Posted by Prof. Richard Sambrook
One thing that troubles me deeply about the current arguments over the UK security services questioning the partner of Guardian Journalist Glenn Greenwald for 9 hours is their polarising effect. As I blogged on Tuesday, this is about the role of the state, the rights of the free press and where moral authority lies.
It has become a black and white issue. Nick Cohen has written that we should “remember this morning” for its defining significance. Simon Jenkins suggests the “war on terror” has corrupted democratic government.
But if you are Louise Mensch on Newsnight David Miranda was endangering our agents lives by working with The Guardian (And, de rigeur for the right, she takes a swipe at the BBC as well). Or if you are a Home Office spokesman the notion that information Miranda was carrying might be useful to a terrorist makes him complicit – with an ominous warning that his supporters should be careful what they condone.
So if you support newspapers publishing leaks of secret surveillance activities you are now condoning terrorism. Or if you don’t get onside you may be condoning the secret state.
Reason lies in the complicated middle ground – unfashionable as that may be.

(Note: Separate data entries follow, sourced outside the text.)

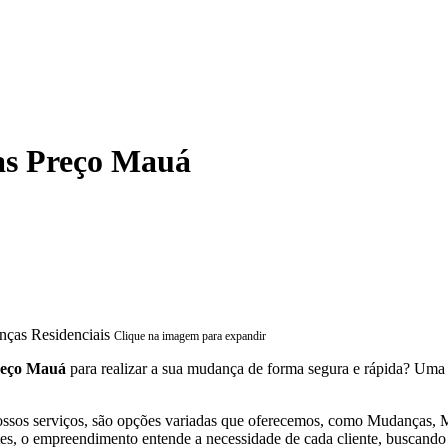
as Preço Mauá
Clique na imagem para expandir
reço Mauá
para realizar a sua mudança de forma segura e rápida? Uma
ssos serviços, são opções variadas que oferecemos, como Mudanças
s, o empreendimento entende a necessidade de cada cliente, buscando a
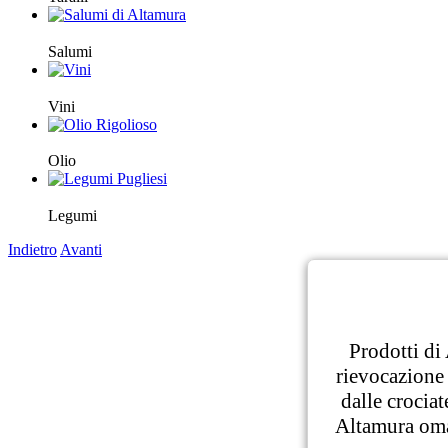
Salumi
Vini
Olio
Legumi
Indietro
Avanti
Prodotti di 
rievocazione s
dalle crociat
Altamura oma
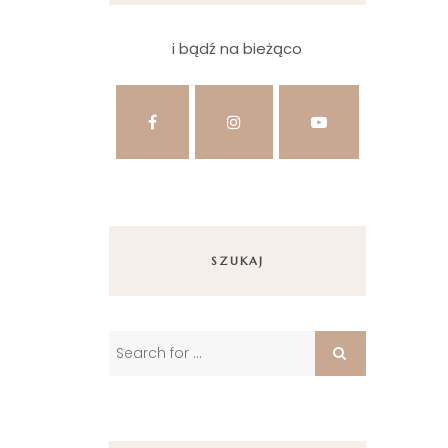
i bądź na bieżąco
SZUKAJ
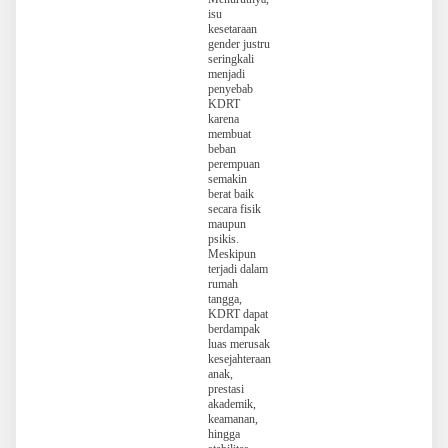
isu
kesetaraan
gender justru
seringkali
menjadi
penyebab
KDRT
karena
membuat
beban
perempuan
semakin
berat baik
secara fisik
maupun
psikis.
Meskipun
terjadi dalam
rumah
tangga,
KDRT dapat
berdampak
luas merusak
kesejahteraan
anak,
prestasi
akademik,
keamanan,
hingga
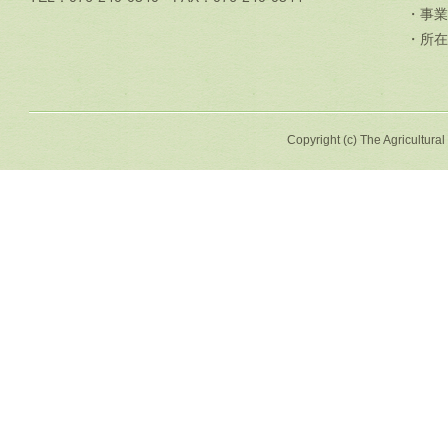
・事業
・所在
Copyright (c) The Agricultural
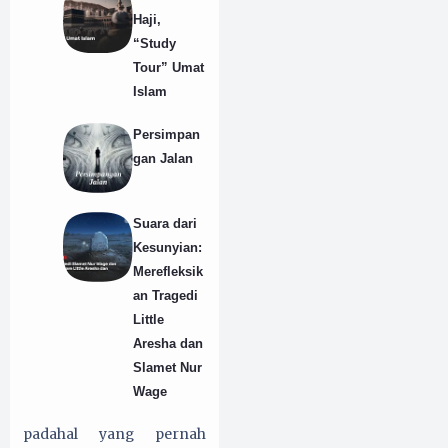
Haji,
“Study
Tour” Umat
Islam
Persimpan
gan Jalan
Suara dari
Kesunyian:
Merefleksik
an Tragedi
Little
Aresha dan
Slamet Nur
Wage
padahal yang pernah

Social Media, advocacy journalism, the need to define and claim the narrative and to be heard leaves little room for middle ground, but it is there that this conflict will be resolved. In that grey area the ethical bridge between these positions will have to be re-built. Journalists have responsibilities towards the state. Governments have responsibilities towards a free and open press.
When positions polarise and harden, responsibilities are overlooked, noise rises and reason gets lost.